Overview

Documents are JSON objects. Documents are also containers for your data, and are the basis of the IBM® Cloudant® for IBM Cloud® database.

If you're using an IBM Cloudant service on IBM Cloud®, documents are limited to a maximum size of 1 MB. Exceeding this limit causes a 413 error.

IBM Cloudant uses an eventually consistent model for data. If you use the eventually consistent model, it's possible, under some conditions, to retrieve older document content. For example, older content is retrieved when your application writes or updates a document that is followed immediately by a read of the same document.

In other words, your application would see the document content as it was before the write or update occurred. For more information about this model, see the topic on Consistency.

Document fields

All documents must have two fields:

A unique _id field. The _id field is detailed in the next section.
A _rev field. The _rev field is a revision identifier, and is essential to the IBM Cloudant replication protocol.

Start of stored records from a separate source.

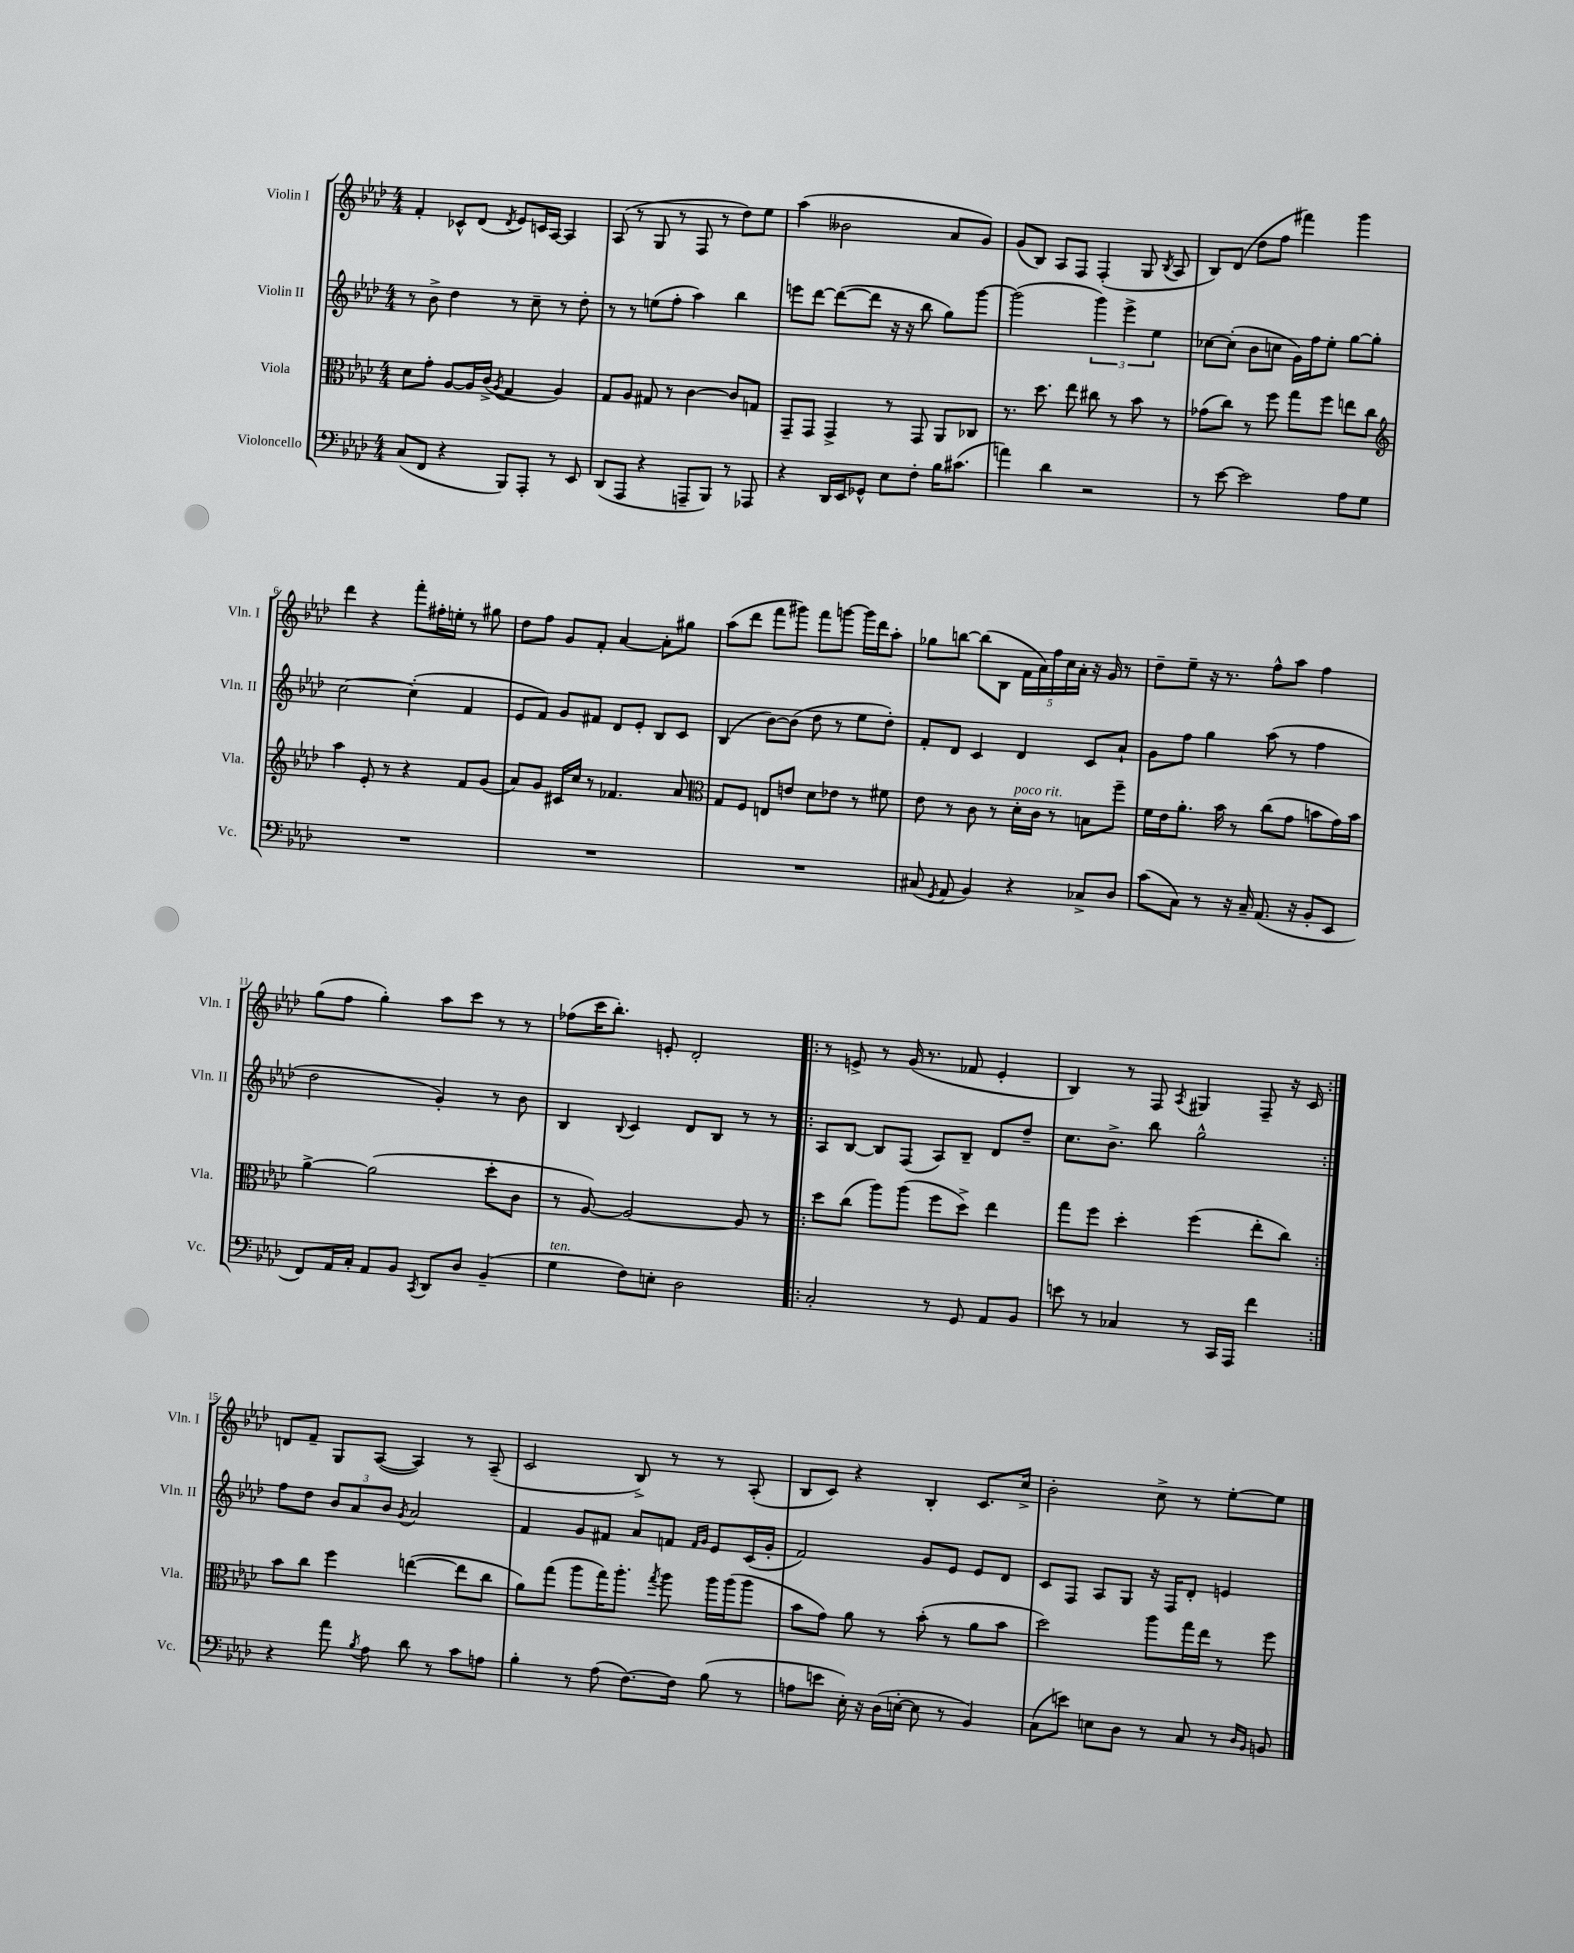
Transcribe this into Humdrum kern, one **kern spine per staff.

**kern	**kern	**kern	**kern
*staff4	*staff3	*staff2	*staff1
*clefF4	*clefC3	*clefG2	*clefG2
*k[b-e-a-d-]	*k[b-e-a-d-]	*k[b-e-a-d-]	*k[b-e-a-d-]
*M4/4	*M4/4	*M4/4	*M4/4
(8C	8d-	8r	4f'
8FF	8g'	8b-^	.
4r	[8A-	4dd-	8c-^^
.	16A-]	.	(8d-
.	(16c^	.	.
.	8qA-	.	8qd-
8BBB-)	4G	8r	8e-)
8AAA-'	.	8cc~	16c
.	.	.	[16A-
8r	4A-)	8r	4A-]
8EE-	.	8dd-'	.
=	=	=	=
(8DD-	8G	8r	(8A-
8AAA-	8A-	8r	8r
4r	8G#	(8ee	8G
.	8r	8ff'	8r
8AAA~	[4c	4aa-)	8F
8BBB-)	.	.	8r
8r	8c]	4bb-	8dd-)
8AAA-	8G	.	8ee-
=	=	=	=
4r	8GG~	8eee	(4aa-
.	8GG	[8ddd-	.
16DD-	4GG^	(8ddd-_	2b--
16EE-	.	.	.
8GG-^^	.	8ddd-]	.
8E-	8r	16r	.
.	.	16r	.
8F'	8GG	8bb-	.
16B-	8AA-	8gg)	8a-
(8.c#	.	.	.
.	8C-	[8ggg	8g)
=	=	=	=
4a)	8.r	(2ggg]	(8g
.	.	.	8B-)
.	8.dd-	.	.
4d-	.	.	8A-
.	8ee-	.	8F
2r	8cc#	6ggg)	(4F'
.	8r	.	.
.	.	6eee-^	.
.	8b-	.	8G
.	.	6ee-	.
.	.	.	8qB-
.	8r	.	8A-
=	=	=	=
8r	(8g-	[8cc-	8B-)
[8e-	8cc)	(8cc-']	(8d-
2e-]	8r	8b-	8dd-
.	8ff	8cc	8ff
.	8gg	16g)	4fff#)
.	.	16ff	.
.	8ff	8ee-'	.
8A-	8ee	[8gg	4ggg
8G	8cc	8gg']	.
=	=	=	=
*	*clefG2	*	*
1r	4aa-	[2cc	4ddd-
.	8e-'	.	4r
.	8r	.	.
.	4r	(4cc']	8fff'
.	.	.	16ff#'
.	.	.	16ee'
.	8f	4f	8r
.	(8g	.	8gg#
=	=	=	=
1r	8a-)	8e-	8dd-
.	8g	8f)	8ff
.	16c#	8g	8g
.	16cc	.	.
.	8r	8f#	8f'
.	4.f-	8d-	[4a-
.	.	8e-'	.
.	.	8B-	8a-']
.	8a-	8c	8gg#
=	=	=	=
*	*clefC3	*	*
1r	8G	(4B-	(8aa-
.	8F	.	8ddd-
.	8E	[8b-)	8fff
.	8e	(8b-]	8ggg#)
.	8d-	8dd-	8fff
.	8e-	8r	[8ggg
.	8r	8ee-	16ggg]
.	.	.	16ddd-
.	8f#	8dd-')	8aa-'
=	=	=	=
(8C#	8e-	8f'	8gg-
8qGG	.	.	.
8AA-	8r	8d-	[8bb
4BB-)	8c	4c	(8bb]
.	8r	.	8B-
4r	16d-'	4d-	20f
.	.	.	20a-)
.	16c	.	.
.	.	.	20ff
.	8r	.	.
.	.	.	20cc
.	.	.	20a-'
8C-^	8B	8c	16r
.	.	.	16g
8D-	8ff~	8a-`	8r
=	=	=	=
(8c	16f	8g	8dd-~
.	16e-	.	.
8C)	8.a-'	8ff	8ee-~
8r	.	4gg	16r
.	16b-	.	8.r
16r	8r	.	.
16C~	.	.	.
(8.AA-	(8cc	(8aa-	8ff^^
.	8g	8r	8aa-
16r	.	.	.
8BB-'	8b	4ff	4ff
8EE-	16g)	.	.
.	16b	.	.
=	=	=	=
8FF)	[4a-^	2dd-	(8gg
16AA-	.	.	8ff
16C'	.	.	.
8AA-	(2a-]	.	4gg')
8BB-	.	.	.
8qCC	.	.	.
8DD-	.	4g')	8aa-
8D-	.	.	8ccc
(4BB-~	8dd-'	8r	8r
.	8c	8b-	8r
=	=	=	=
4G	8r	4B-	(8ff-
.	[8A-)	.	16ccc
.	.	.	8.bb-')
.	.	8qqB-	.
8F)	2A-_	4c	.
8E'	.	.	8e'
2D-	.	8d-	2d-'
.	.	8B-	.
.	8A-]	8r	.
.	8r	8r	.
=!|:	=!|:	=!|:	=!|:
2C'	8dd-	8A-	8r
.	(8cc	[8B-	8e^
.	8aa-)	8B-]	8r
.	(8aa-	(8F	(16g
.	.	.	8.r
8r	8ff	8A-)	.
8GG	8dd-^)	8B-~	8f-
8AA-	4ee-	8d-	4e'
8BB-	.	8dd-~	.
=	=	=	=
8e	8gg	8.cc	4B-)
8r	8ff	.	.
.	.	8.b-^	.
4C-	4dd-'	.	8r
.	.	8bb-	8F
.	.	.	8qA-
8r	(4ff	2gg^^	4G#
16CC	.	.	.
16AAA-	.	.	.
4f	8ee-'	.	8F~
.	8cc)	.	16r
.	.	.	16c
=:|!	=:|!	=:|!	=:|!
4r	8b-	8ff	8d
.	8cc	8dd-	8f~
8a-	4ff	12b-	8G
.	.	12a-	.
8qB-	.	.	.
8A-	.	.	([8A-
.	.	12b-	.
.	.	8qg	.
8d-	([4ee	2a-	4A-])
8r	.	.	.
8c	8ee]	.	8r
8A	8cc	.	(8A-~
=	=	=	=
4B-'	8a-)	4f	2c
.	(8gg	.	.
8r	8aa-	8g	.
(8A-	16gg)	8f#	.
.	8.aa-'	.	.
[8.F)	.	8a-	8B-^)
.	8qgg	.	.
.	8aa-	8f	8r
16F]	.	.	.
.	.	16qqf	.
.	.	16qqg	.
(8B-	16aa-	8e-	8r
.	(16aa-	.	.
8r	8aa-	(16c	(8A-'
.	.	16g'	.
=	=	=	=
8A	8b-	2f)	8B-
8e	8g)	.	8c)
16E-')	8a-	.	4r
16r	.	.	.
(16D-	8r	.	.
[16E'	.	.	.
8E]	(8b-'	8g	4B-'
8r	8r	8e-	.
4BB-)	8a-	8e-	8.c
.	8b-	8d-	.
.	.	.	16cc^
=	=	=	=
(8C	2dd-)	8c	2b-'
8e)	.	8F	.
8E	.	8A-	.
8D-	.	8G	.
8r	8aa-	16r	8cc^
.	.	16F	.
8C	16gg	8d-'	8r
.	16ee-	.	.
8r	8r	4e	[8ee-'
16qqD-	.	.	.
16qqBB-	.	.	.
8BB	8ff	.	8ee-]
==	==	==	==
*-	*-	*-	*-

In addition to these two mandatory fields, documents can generally contain any other content that can be described by using JSON, subject to some caveats detailed in the following sections.

Document IDs

The format of a document ID differs depending on whether a database is partitioned or not. When a database is partitioned, the partition key for each document is defined as part of the document ID as detailed in the next section.

IDs in partitioned databases

When you use a partitioned database, the document ID specifies both the partition key and the document key. These keys are specified by splitting the document ID into two parts that are separated by a colon:

$PARTITION_KEY:$DOCUMENT_KEY

The $PARTITION_KEY might be the same between documents. The $DOCUMENT_KEY must be unique within each partition. That is, overall the entire document ID must be unique within a database. A document key might contain further colon characters.

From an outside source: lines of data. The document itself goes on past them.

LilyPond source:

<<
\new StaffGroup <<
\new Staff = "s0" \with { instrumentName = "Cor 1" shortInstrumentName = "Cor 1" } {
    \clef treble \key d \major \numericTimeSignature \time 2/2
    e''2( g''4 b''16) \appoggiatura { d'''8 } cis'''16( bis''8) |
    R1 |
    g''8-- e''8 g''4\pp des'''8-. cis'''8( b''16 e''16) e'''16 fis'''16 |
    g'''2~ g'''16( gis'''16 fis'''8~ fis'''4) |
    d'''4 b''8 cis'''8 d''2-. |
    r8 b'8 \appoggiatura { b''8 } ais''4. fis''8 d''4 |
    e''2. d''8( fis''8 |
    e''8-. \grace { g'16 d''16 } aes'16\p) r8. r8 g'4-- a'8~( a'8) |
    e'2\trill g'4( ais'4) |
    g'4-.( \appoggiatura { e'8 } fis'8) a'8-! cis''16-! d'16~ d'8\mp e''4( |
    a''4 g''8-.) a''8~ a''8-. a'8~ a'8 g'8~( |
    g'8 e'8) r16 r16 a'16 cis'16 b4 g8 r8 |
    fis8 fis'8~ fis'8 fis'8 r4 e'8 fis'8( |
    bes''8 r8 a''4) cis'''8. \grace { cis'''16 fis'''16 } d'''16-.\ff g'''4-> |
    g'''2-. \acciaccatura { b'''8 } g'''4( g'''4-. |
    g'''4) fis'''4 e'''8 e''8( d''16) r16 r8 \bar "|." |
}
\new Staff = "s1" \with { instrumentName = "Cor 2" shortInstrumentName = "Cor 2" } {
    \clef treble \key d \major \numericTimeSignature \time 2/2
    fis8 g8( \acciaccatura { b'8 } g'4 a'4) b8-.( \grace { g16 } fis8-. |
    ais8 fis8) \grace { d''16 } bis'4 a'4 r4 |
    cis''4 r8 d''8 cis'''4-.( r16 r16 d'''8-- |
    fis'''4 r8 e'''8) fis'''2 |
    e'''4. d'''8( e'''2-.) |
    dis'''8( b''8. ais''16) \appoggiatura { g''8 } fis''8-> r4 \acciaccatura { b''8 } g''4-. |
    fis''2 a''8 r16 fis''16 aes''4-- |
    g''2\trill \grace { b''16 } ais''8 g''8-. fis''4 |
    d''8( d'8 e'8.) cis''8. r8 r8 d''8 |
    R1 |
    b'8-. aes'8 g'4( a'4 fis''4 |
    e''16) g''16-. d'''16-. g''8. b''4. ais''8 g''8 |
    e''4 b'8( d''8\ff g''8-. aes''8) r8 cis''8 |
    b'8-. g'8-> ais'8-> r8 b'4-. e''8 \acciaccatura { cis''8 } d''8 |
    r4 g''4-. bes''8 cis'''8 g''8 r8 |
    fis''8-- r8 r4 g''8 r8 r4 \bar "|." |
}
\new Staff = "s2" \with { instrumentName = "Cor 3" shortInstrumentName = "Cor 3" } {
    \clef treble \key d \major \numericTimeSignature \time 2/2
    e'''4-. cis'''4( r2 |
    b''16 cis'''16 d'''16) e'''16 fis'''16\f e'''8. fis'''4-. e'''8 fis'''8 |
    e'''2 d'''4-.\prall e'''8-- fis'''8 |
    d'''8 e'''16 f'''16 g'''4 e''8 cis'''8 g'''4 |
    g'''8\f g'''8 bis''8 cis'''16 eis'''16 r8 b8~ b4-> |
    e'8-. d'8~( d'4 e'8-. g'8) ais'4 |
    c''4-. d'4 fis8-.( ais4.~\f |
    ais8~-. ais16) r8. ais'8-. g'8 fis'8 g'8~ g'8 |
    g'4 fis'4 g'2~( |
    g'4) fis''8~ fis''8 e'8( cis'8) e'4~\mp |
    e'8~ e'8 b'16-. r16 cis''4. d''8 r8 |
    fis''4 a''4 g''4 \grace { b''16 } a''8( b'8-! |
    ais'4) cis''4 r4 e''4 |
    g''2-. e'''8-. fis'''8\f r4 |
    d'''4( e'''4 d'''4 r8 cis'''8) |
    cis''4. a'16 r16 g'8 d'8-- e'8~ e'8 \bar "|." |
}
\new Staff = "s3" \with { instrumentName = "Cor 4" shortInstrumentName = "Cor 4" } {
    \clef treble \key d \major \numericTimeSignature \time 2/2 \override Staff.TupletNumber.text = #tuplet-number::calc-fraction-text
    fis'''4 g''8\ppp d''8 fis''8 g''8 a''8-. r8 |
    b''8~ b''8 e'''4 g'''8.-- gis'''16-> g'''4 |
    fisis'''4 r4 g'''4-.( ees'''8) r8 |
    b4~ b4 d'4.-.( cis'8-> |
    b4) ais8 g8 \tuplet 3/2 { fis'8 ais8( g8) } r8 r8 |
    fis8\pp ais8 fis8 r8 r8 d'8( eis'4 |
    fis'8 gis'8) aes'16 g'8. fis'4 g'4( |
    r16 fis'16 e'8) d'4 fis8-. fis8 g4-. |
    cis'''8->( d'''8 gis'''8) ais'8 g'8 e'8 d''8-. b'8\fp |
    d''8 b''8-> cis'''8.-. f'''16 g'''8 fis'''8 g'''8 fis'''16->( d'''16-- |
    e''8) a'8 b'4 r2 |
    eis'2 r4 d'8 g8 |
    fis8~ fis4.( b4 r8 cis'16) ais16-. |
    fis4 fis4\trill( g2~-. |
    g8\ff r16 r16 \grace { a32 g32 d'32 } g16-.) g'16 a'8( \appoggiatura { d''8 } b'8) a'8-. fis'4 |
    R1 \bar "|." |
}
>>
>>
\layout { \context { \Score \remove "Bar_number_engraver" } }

IDs in non-partitioned databases

For non-partitioned databases, the _id field is either created by you, or generated automatically as a UUID by IBM Cloudant.

If you choose to specify the document _id field, it must be limited to no more than 7168 characters (7k).

As with partitioned databases, the document ID must be unique within a database.

Field name restrictions

Field names that begin with the underscore character (_) are reserved in IBM Cloudant. This rule means that you can't normally have your own field names that begin with an underscore. For example, the field example would be accepted, but the field _example would result in a doc_validation error message.

See an example of a JSON document that attempts to create a field with an underscore prefix:

{
	"_top_level_field_name": "some data"
}

See an error message that is returned when you attempt to create a field with an underscore prefix:

{
	"error": "doc_validation",
	"reason": "Bad special document member: _top_level_field_name"
}

However, if the field name is for an object that is nested within the document, you can use an underscore prefix for the field name.

See an example of a JSON document that attempts to create a field with an underscore prefix, nested within an object:

{
	"another_top_level_field_name": "some data",
	"another_field": {
		"_lower_level_field_name": "some more data"
	}
}

See an example success message (abbreviated) returned when a nested field with an underscore prefix is created:

{
	"ok": true,
	"id": "2",
	"rev": "1-9ce...8d4"
}

Quorum - writing and reading data

In a distributed system, it's possible that a request might take some time to complete. A "quorum" mechanism is used to help determine when a request, such as a write or read, completes successfully.

For more information about quorum settings and their implications on dedicated IBM Cloudant systems, contact IBM Cloudant support.

Time to live

Time to live (TTL) is a property of data, where after a relative amount of time, or at an absolute time, the data is considered expired. The data itself might be deleted or moved to an alternative (archive) location.

IBM Cloudant does not support Time to Live functions. The reason is that IBM Cloudant documents are only "soft" deleted, not deleted. The soft deletion involves replacing the original document with a smaller record. This small record or "tombstone" is required for replication purposes. It helps ensure that the correct revision to use can be identified during replication.

If the TTL capability was available in IBM Cloudant, the resulting potential increase in short-lived documents and soft deletion records would mean that the database size might grow in an unbounded fashion.